Speaking of which — Spann's not too sure about the total automation-of-everything thesis.
- Though Brightside's financial assistants have "rules engines" helping them make decisions, they're still real people. That's important in finance, Spann thinks, where you need humans who can figure out "all this life context" that gets in the way of decisions.
- Brightside figures out "which things [it] can get the most investment in from automating," allowing its humans to "focus on just the relationship, and the empathy."
Overheard
- "In ecommerce, we achieved in eight weeks what it would have otherwise taken us three years to do." — Lubomira Rochet, L'Oréal's chief digital officer, said that the cosmetics company has made a dramatic shift to selling online.

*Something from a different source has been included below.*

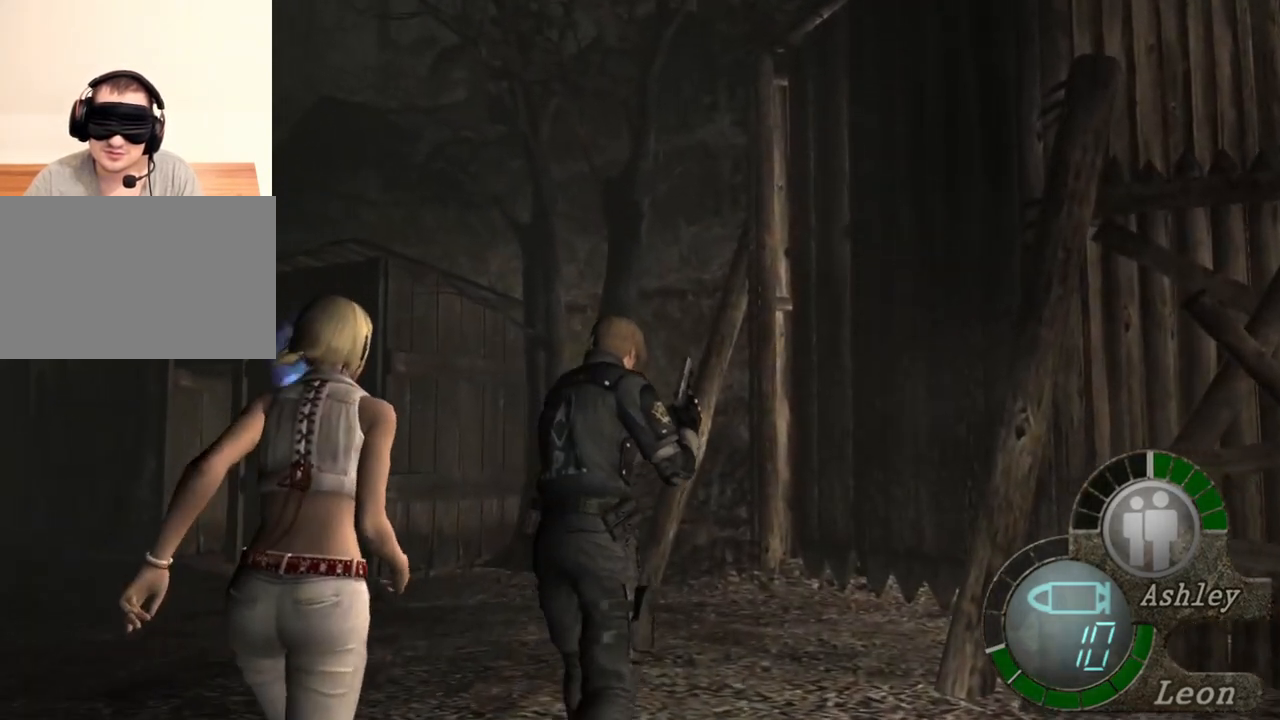
{"keys": ["shift", "w"], "mouse": [], "events": []}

- "Delivering groceries is what's next for us." — Eduardo Donnelly, Uber Eats' director for Latin America, said its Cornershop acquisition will play a key part in the company's future.
- "Arm China's existence leaves Arm sandwiched in between the world's two big powers when they are competing with each other for the next supremacy." — Market Intelligence & Consulting Institute's Shih Po-jung said the companies' current dispute highlights bigger problems.
Interview
Get venture debt — but 'hope you don't need it'
A pandemic in which thousands of businesses are struggling to pay bills seems like an odd time to voluntarily take on debt, especially for a startup. But network analytics tool Kentik recently raised $23.5 million in a mix of debt and equity.
- Debt had some significant advantages over equity, Kentik CEO Avi Freedman recently told me. "It gave us good optionality to not over-capitalize the company," he said, saying that "valuation is always the hurdle you need to get over — it's not what your company's actually worth today," and so a lower valuation can have its benefits.
- "It did limit the dilution," too, Freedman pointed out.
Freedman cautioned that debt isn't right for everyone, though.
- "Venture debt is the debt you get when you don't need it, and then hope you don't need it; and pay it back when you do the next round," Freedman said. "Basically … you're using it for runway extension and plausibility."
- Now felt like a good time for Kentik to raise debt, he said, because the company understands its business's economics well enough to be "confident" that it can pay the loan back. Freedman said any founder looking to raise debt should be similarly confident about the fundamentals of their business.
His other advice? "Be very careful of … subjective covenants," Freedman said.
- "If you're going to take debt and you're going to be using it for more than just runway extension, then it's important to be very clear with your provider what are the circumstances on which they could pull it early."
- MAC clauses and investor abandonment clauses are two to watch out for, he said.
As for Kentik's actual product, the company has helped customers stay online during a period of unprecedented traffic.
- That demand has shifted executives' priorities, Freedman said. The "less hot area of BCDR [Business Continuity and Disaster Recovery] has become increasingly an area of focus," he said, adding that for many companies, "this is a summer of planning."
Closing Bell
eBay execs go ham
You might have seen the dramatic headlines about six former eBay executives who have been charged with intense cyberstalking against a newsletter writer. If you haven't, this quote sums up all you need to know: "After the bloody pig mask was delivered, the editor received a message saying: 'DO I HAVE UR ATTENTION NOW????'" There was also a pig fetus, that "thankfully was never sent." Remind me to never write bad things about eBay.